It was interesting to read Joe King’s blog on the marketing mental challenge that CMOs will face in the next digital decade. It reminded me of the article by Chris Anderson from the Cornell School of Hotel Administration where he mentions an experiment he conducted to figure out the impact on online booking of a hotel’s own website on listing through online travel agency (OTA) sites like Expedia.
The outcome of the experiment had indicated that online booking on the hotel’s own website (eg. SomeHotel.com) had increased by 7% to 26%, according to conservative estimates, on listing the hotel in the OTAs. The increased percentage does not include the OTA bookings, where the hotel would have incurred a commission expense. He calls this the Billboard Effect in the digital world. He indicates that the listing/commission expense in the OTA site should be considered as marketing expense by the hotel.
In one sense, it indicates the consumer behavior of most of the online booking user segment in the travel industry. They search for availability, price, etc. of a good hotel in a consolidated portal(s) which has content from multiple providers, double check directly at the provider’s website and then book at the provider’s web site.
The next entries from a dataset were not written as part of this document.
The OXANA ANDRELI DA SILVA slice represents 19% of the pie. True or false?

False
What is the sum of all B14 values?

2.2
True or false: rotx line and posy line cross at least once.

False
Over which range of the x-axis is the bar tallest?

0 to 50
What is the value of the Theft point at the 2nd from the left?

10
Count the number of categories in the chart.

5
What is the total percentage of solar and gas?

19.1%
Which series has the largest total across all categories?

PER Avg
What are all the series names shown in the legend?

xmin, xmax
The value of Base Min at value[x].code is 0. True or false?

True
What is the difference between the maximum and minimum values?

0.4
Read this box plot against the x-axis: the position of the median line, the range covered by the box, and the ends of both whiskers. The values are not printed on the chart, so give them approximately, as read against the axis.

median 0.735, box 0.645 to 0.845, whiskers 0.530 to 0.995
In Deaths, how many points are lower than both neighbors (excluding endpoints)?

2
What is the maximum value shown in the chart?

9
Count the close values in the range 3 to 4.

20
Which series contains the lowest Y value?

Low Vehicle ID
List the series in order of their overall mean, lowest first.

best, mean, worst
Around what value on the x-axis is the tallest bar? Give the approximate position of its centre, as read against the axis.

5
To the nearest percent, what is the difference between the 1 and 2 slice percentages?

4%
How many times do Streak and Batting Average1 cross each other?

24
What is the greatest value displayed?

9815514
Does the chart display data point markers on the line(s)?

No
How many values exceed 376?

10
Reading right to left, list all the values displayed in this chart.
For simple travel itineraries, it would work for the cost conscious traveler and make him/her save some money.
This is similar to the experience I went through once while buying a small bicycle for my son, couple of years back. I went to a big toy shop in Bangalore which housed all the brands of bicycles, but with a higher price tag. After choosing the brand that we liked, I went to a small shop in KR Market and bought the same chosen brand. The price at the shop in KR market was lesser by almost 40% and it was worth the drive to buy the same brand from a smaller shop.
I guess this is where the OTAs are insisting on complete content to be available at their site.
Another interesting point to note is that, when a traveler books a hotel after booking the air ticket, normally the time window available would be around 1 to 2 weeks between these two transactions. In the meantime, the OTAs have an opportunity to position some packages including hotels at the destination city depending on the air itinerary.
On looking at the above, depending on the provider’s size/profile from a marketing perspective, they cannot ignore being present with OTAs, at the least during this digital decade. But, we need to wait and see Google’s strategy with their acquisition of ITA, having conditionally been approved by the U.S. Department of Justice. Is it going to change the game of search and meta search in the travel industry? Is it going to change the way mobile transactions are being done?